- WORK REQUIRED: Write out every item below word for word, changing nothing.

- DATASET RECORDS:
-------
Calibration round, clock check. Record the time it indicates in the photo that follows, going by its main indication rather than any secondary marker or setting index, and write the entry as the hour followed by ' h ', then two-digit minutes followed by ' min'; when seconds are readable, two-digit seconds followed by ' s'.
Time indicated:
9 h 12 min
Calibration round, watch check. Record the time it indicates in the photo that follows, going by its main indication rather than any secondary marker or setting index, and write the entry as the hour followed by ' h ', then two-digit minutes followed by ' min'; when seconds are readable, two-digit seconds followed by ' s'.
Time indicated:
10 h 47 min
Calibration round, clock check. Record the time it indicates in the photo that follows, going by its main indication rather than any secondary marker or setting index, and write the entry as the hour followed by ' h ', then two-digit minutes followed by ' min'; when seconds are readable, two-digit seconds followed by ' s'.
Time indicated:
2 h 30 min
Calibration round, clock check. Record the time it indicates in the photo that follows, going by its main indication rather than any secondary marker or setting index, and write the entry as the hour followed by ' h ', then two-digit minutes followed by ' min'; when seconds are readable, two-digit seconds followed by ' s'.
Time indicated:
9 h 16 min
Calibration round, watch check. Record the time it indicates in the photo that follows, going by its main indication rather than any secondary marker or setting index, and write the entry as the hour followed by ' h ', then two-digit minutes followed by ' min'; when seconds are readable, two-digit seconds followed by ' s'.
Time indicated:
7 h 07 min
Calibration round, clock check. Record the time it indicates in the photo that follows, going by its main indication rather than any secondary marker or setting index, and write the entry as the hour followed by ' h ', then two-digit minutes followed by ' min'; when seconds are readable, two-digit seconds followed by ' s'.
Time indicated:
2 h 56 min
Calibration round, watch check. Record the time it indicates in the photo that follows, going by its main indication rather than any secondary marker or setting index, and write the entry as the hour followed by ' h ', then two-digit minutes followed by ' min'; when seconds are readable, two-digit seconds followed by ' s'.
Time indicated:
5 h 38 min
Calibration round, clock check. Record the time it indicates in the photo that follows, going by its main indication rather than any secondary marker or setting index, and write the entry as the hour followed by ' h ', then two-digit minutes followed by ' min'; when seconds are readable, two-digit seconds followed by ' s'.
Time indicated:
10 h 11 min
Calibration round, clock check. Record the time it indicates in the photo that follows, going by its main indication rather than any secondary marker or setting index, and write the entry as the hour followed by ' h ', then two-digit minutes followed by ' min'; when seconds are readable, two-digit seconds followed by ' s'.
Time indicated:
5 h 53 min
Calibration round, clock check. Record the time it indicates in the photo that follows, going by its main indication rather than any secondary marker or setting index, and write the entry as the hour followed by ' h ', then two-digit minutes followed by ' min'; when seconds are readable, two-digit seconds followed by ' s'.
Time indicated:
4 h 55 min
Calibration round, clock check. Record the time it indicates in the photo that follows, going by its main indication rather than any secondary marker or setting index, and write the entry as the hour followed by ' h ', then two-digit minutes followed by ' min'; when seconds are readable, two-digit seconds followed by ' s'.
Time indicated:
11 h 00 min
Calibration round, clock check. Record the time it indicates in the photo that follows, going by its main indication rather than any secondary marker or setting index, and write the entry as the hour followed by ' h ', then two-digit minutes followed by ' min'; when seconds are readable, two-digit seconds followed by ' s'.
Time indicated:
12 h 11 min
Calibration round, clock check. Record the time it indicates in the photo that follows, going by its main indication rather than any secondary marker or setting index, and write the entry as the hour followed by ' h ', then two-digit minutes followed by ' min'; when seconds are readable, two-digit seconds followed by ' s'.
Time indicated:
-------
- WRITTEN RESPONSE:
Calibration round, clock check. Record the time it indicates in the photo that follows, going by its main indication rather than any secondary marker or setting index, and write the entry as the hour followed by ' h ', then two-digit minutes followed by ' min'; when seconds are readable, two-digit seconds followed by ' s'.
Time indicated:
9 h 12 min
Calibration round, watch check. Record the time it indicates in the photo that follows, going by its main indication rather than any secondary marker or setting index, and write the entry as the hour followed by ' h ', then two-digit minutes followed by ' min'; when seconds are readable, two-digit seconds followed by ' s'.
Time indicated:
10 h 47 min
Calibration round, clock check. Record the time it indicates in the photo that follows, going by its main indication rather than any secondary marker or setting index, and write the entry as the hour followed by ' h ', then two-digit minutes followed by ' min'; when seconds are readable, two-digit seconds followed by ' s'.
Time indicated:
2 h 30 min
Calibration round, clock check. Record the time it indicates in the photo that follows, going by its main indication rather than any secondary marker or setting index, and write the entry as the hour followed by ' h ', then two-digit minutes followed by ' min'; when seconds are readable, two-digit seconds followed by ' s'.
Time indicated:
9 h 16 min
Calibration round, watch check. Record the time it indicates in the photo that follows, going by its main indication rather than any secondary marker or setting index, and write the entry as the hour followed by ' h ', then two-digit minutes followed by ' min'; when seconds are readable, two-digit seconds followed by ' s'.
Time indicated:
7 h 07 min
Calibration round, clock check. Record the time it indicates in the photo that follows, going by its main indication rather than any secondary marker or setting index, and write the entry as the hour followed by ' h ', then two-digit minutes followed by ' min'; when seconds are readable, two-digit seconds followed by ' s'.
Time indicated:
2 h 56 min
Calibration round, watch check. Record the time it indicates in the photo that follows, going by its main indication rather than any secondary marker or setting index, and write the entry as the hour followed by ' h ', then two-digit minutes followed by ' min'; when seconds are readable, two-digit seconds followed by ' s'.
Time indicated:
5 h 38 min
Calibration round, clock check. Record the time it indicates in the photo that follows, going by its main indication rather than any secondary marker or setting index, and write the entry as the hour followed by ' h ', then two-digit minutes followed by ' min'; when seconds are readable, two-digit seconds followed by ' s'.
Time indicated:
10 h 11 min
Calibration round, clock check. Record the time it indicates in the photo that follows, going by its main indication rather than any secondary marker or setting index, and write the entry as the hour followed by ' h ', then two-digit minutes followed by ' min'; when seconds are readable, two-digit seconds followed by ' s'.
Time indicated:
5 h 53 min
Calibration round, clock check. Record the time it indicates in the photo that follows, going by its main indication rather than any secondary marker or setting index, and write the entry as the hour followed by ' h ', then two-digit minutes followed by ' min'; when seconds are readable, two-digit seconds followed by ' s'.
Time indicated:
4 h 55 min
Calibration round, clock check. Record the time it indicates in the photo that follows, going by its main indication rather than any secondary marker or setting index, and write the entry as the hour followed by ' h ', then two-digit minutes followed by ' min'; when seconds are readable, two-digit seconds followed by ' s'.
Time indicated:
11 h 00 min
Calibration round, clock check. Record the time it indicates in the photo that follows, going by its main indication rather than any secondary marker or setting index, and write the entry as the hour followed by ' h ', then two-digit minutes followed by ' min'; when seconds are readable, two-digit seconds followed by ' s'.
Time indicated:
12 h 11 min
Calibration round, clock check. Record the time it indicates in the photo that follows, going by its main indication rather than any secondary marker or setting index, and write the entry as the hour followed by ' h ', then two-digit minutes followed by ' min'; when seconds are readable, two-digit seconds followed by ' s'.
Time indicated:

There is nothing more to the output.